▶ Your tasks
1 > Can you pull out everything from "Have you ever" down to "of the house?" in the piece on forgiving yourself and copy it word for word?
2 > Would you continue the piece on forgiving yourself from where it stops, after the last sentence shown?

▶ Source document
Have you ever wished you could forgive yourself? You are not alone. Many people struggle with being able to look in the mirror and say, “I forgive you.” Forgiving yourself sets you free.
No doubt each of us have made many mistakes. Some mistakes are insignificant. I made the mistake of not seeing Credence Clearwater Revival in concert but life goes on. There are, however, mistakes which cannot be dismissed so easily.
- Do you still lay awake at night, decades later, regretting your decision to have an abortion?
- Did you shun your true love and marry the wrong person?
- Are you wishing you had kept your mouth shut and never told your son to move out of the house?
- Do you now realize you followed money instead of passion when it came to career choice?
We all make monumental mistakes. But if you cannot forgive yourself you will struggle through life. You carry the destructive weight of guilt on your shoulders.

▶ Given information
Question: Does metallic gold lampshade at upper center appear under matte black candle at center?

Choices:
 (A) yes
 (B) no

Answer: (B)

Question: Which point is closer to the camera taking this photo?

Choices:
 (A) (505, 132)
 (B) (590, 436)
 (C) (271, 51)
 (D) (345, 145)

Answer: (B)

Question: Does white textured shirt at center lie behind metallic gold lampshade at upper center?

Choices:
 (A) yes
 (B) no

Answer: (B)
...
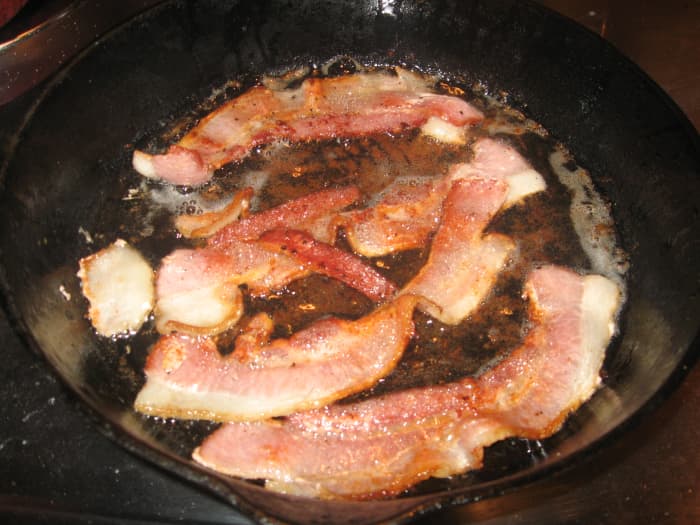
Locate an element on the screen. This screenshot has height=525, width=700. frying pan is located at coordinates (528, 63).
...
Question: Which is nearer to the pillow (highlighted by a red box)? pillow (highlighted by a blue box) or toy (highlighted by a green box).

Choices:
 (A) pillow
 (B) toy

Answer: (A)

▶ Responses per task
1 >
Have you ever wished you could forgive yourself? You are not alone. Many people struggle with being able to look in the mirror and say, “I forgive you.” Forgiving yourself sets you free.
No doubt each of us have made many mistakes. Some mistakes are insignificant. I made the mistake of not seeing Credence Clearwater Revival in concert but life goes on. There are, however, mistakes which cannot be dismissed so easily.
- Do you still lay awake at night, decades later, regretting your decision to have an abortion?
- Did you shun your true love and marry the wrong person?
- Are you wishing you had kept your mouth shut and never told your son to move out of the house?

2 >
The magic of forgiving yourself results in powerful life changes.
First, when you discover the magic of forgiving yourself the past loses its grip on you.
You are haunted by those past decisions. You keep glancing in the rearview mirror. Have you ever tried to drive forward in your car while looking in the rearview mirror? Impossible. If you keep looking in the past it will have such a grip on your that you cannot move forward.
Second, when you discover the magic of forgiving yourself it increases your energy.
Failure to forgive yourself keeps the negative incident alive. It’s like living through your own version of the movie Groundhog Day. Each day you rehearse the unforgiven story. You spend energy trying to figure out what decisions you should have made.
Third, when you discover the magic of forgiving yourself it frees you from depression.
Living with the inability to forgive yourself brings depression because it is difficult to go back in time and fix it. You live with the consequences of your actions. The time machine has not yet been invented.
Fourth, when you discover the magic of forgiving yourself you start making better decisions.
You live with the constant reminder of making bad decisions. And when you keep focusing on those past bad decisions you will become tentative. You will second guess yourself because you fear making other bad decisions. You lack decisiveness.
Fifth, when you discover the magic of forgiving yourself you will no longer be content with the status quo.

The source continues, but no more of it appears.